In the alternative Maine of "The Dead Zone," psychic Johnnie Smith, played by Anthony Michael Hall, has to figure out a gangland killing. His trail takes him to the fictitious Hollow Horn Resort Casino owned by the Mahopiac tribe in the un-fictitious Berkshire town of Stockbridge, Mass. (once home to the Stockbridge-Munsee Mohicans.) To gain access to the casino manager Jonas, an Indian stereotype with roach and ponytail played by Steven Cree Molison, Smith uses his psychic powers to throw hard eights at the craps table and gets himself banned. Gangsters, meanwhile, swarm the place, just as Tony Soprano and his crew get VIP treatment at the Mohonk casino in eastern Connecticut.

This is fiction, of course. The Mohonk and Mahopiac tribes, from the viewpoint of the TV writers, are conveniently extinct, and Stockbridge is probably the last place in Massachusetts that would accept a casino, if and when the state allows one. Likewise, the sighting of a known mobster at a real casino, Indian or otherwise, would trigger major repercussions. The writers at the "Sopranos" and "The Dead Zone" don't seem to realize that casinos keep watch lists of undesirables who can't even go in their parking lots. (We recall that the Mohegan Sun once threw out an actor in another HBO series.)

The tribal casinos are going one further on the watch list in a program recently announced by the National Indian Gaming Association.
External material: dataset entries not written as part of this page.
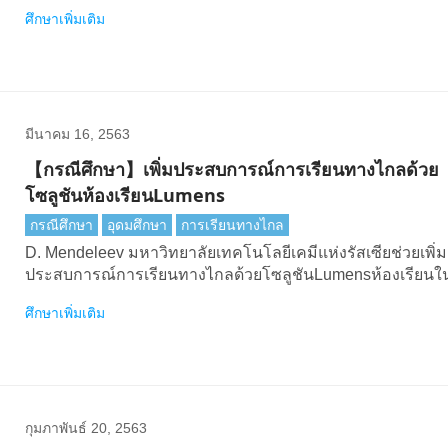
ศึกษาเพิ่มเติม
มีนาคม 16, 2563
【กรณีศึกษา】เพิ่มประสบการณ์การเรียนทางไกลด้วย
โซลูชันห้องเรียนLumens
กรณีศึกษา
อุดมศึกษา
การเรียนทางไกล
D. Mendeleev มหาวิทยาลัยเทคโนโลยีเคมีแห่งรัสเซียช่วยเพิ่ม
ประสบการณ์การเรียนทางไกลด้วยโซลูชันLumensห้องเรียนใ
การระบาดใหญ่
ศึกษาเพิ่มเติม
กุมภาพันธ์ 20, 2563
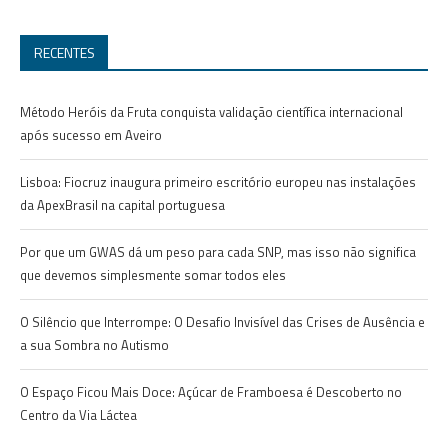
RECENTES
Método Heróis da Fruta conquista validação científica internacional
após sucesso em Aveiro
Lisboa: Fiocruz inaugura primeiro escritório europeu nas instalações
da ApexBrasil na capital portuguesa
Por que um GWAS dá um peso para cada SNP, mas isso não significa
que devemos simplesmente somar todos eles
O Silêncio que Interrompe: O Desafio Invisível das Crises de Ausência e
a sua Sombra no Autismo
O Espaço Ficou Mais Doce: Açúcar de Framboesa é Descoberto no
Centro da Via Láctea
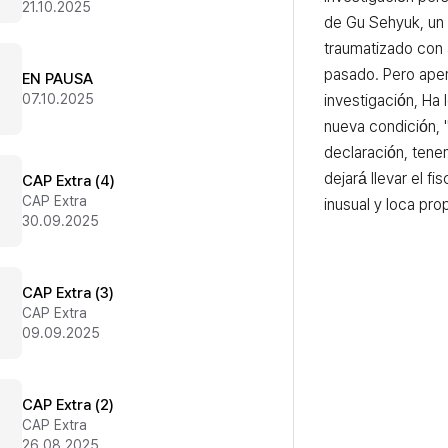
21.10.2025
de Gu Sehyuk, un fi
traumatizado con 
pasado. Pero apena
EN PAUSA
07.10.2025
investigación, Ha 
nueva condición, 
declaración, tene
dejará llevar el fis
CAP Extra (4)
CAP Extra
inusual y loca pr
30.09.2025
CAP Extra (3)
CAP Extra
09.09.2025
CAP Extra (2)
CAP Extra
26.08.2025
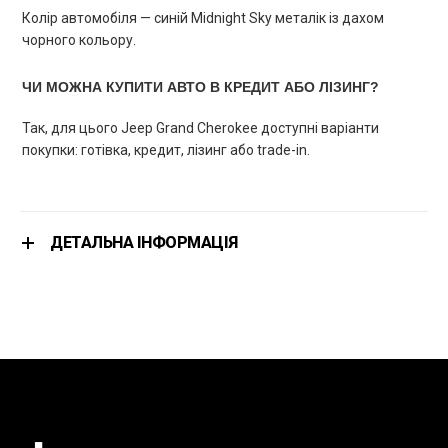
Колір автомобіля — синій Midnight Sky металік із дахом
чорного кольору.
ЧИ МОЖНА КУПИТИ АВТО В КРЕДИТ АБО ЛІЗИНГ?
Так, для цього Jeep Grand Cherokee доступні варіанти
покупки: готівка, кредит, лізинг або trade-in.
ДЕТАЛЬНА ІНФОРМАЦІЯ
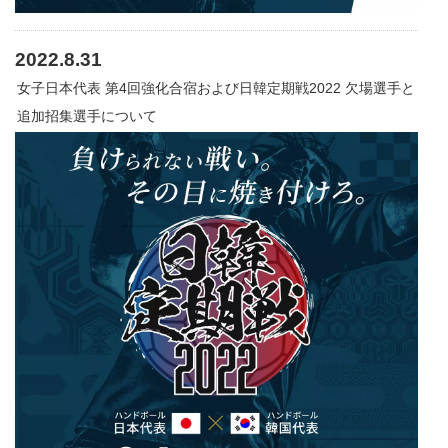
2022.8.31
女子日本代表 第4回強化合宿および日韓定期戦2022 欠場選手と
追加招集選手について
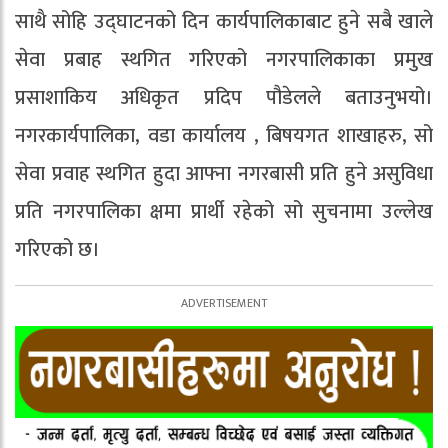
साथै सोहि उद्घाटनको दिन कार्यपालिकाबाट हुने सबै खाले
सेवा प्रबाह स्थगित गरिएको नगरपालिकाका प्रमुख
प्रसाशाकिय अधिकृत प्रदिप पौडेलले बताउनुभयो।
नगरकार्यपालिका, वडा कार्यालय , बिषयगत शाखाहरु, सो
सेवा प्रवाह स्थगित हुदा आफ्ना नगरबासी प्रति हुने असुविधा
प्रति नगरपालिका क्षमा प्रार्थी रहेको सो सुचनामा उल्लेख
गरिएको छ।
In 2002, NIGA formed the Native American Intelligence Surveillance Information Network (Intelligence Network) to share information on potential criminal penetration of the casinos.

Said NIGA President Ernest Stevens Jr., "While there is often friendly competition among Indian casinos for customers, there's one area where cooperation makes more sense -- keeping out cheaters and thieves. NIGA and the Intelligence Network are dedicated to developing, organizing and implementing a system that will share information about cheats, scams and frauds to prevent criminal activity. This is an innovative endeavor, surpassing the efforts of even Las Vegas and New Jersey."

Stevens emphasized that tribes have a huge stake in keeping their gaming industry clean, things like services for members, economic success and sovereignty. Regulation, and self-regulation, is the means for preserving these gains.

Critics of tribal casinos conveniently overlook these layers of controls. They very rarely mention industry initiatives like the Intelligence Network or tribal cooperation with federal law enforcement agencies like FINCEN. But these are very real and growing elements in the Indian gaming world.

Rob's comment
Having gangsters swarm an Indian casino is a variation of portraying Indians as greedy and corrupt.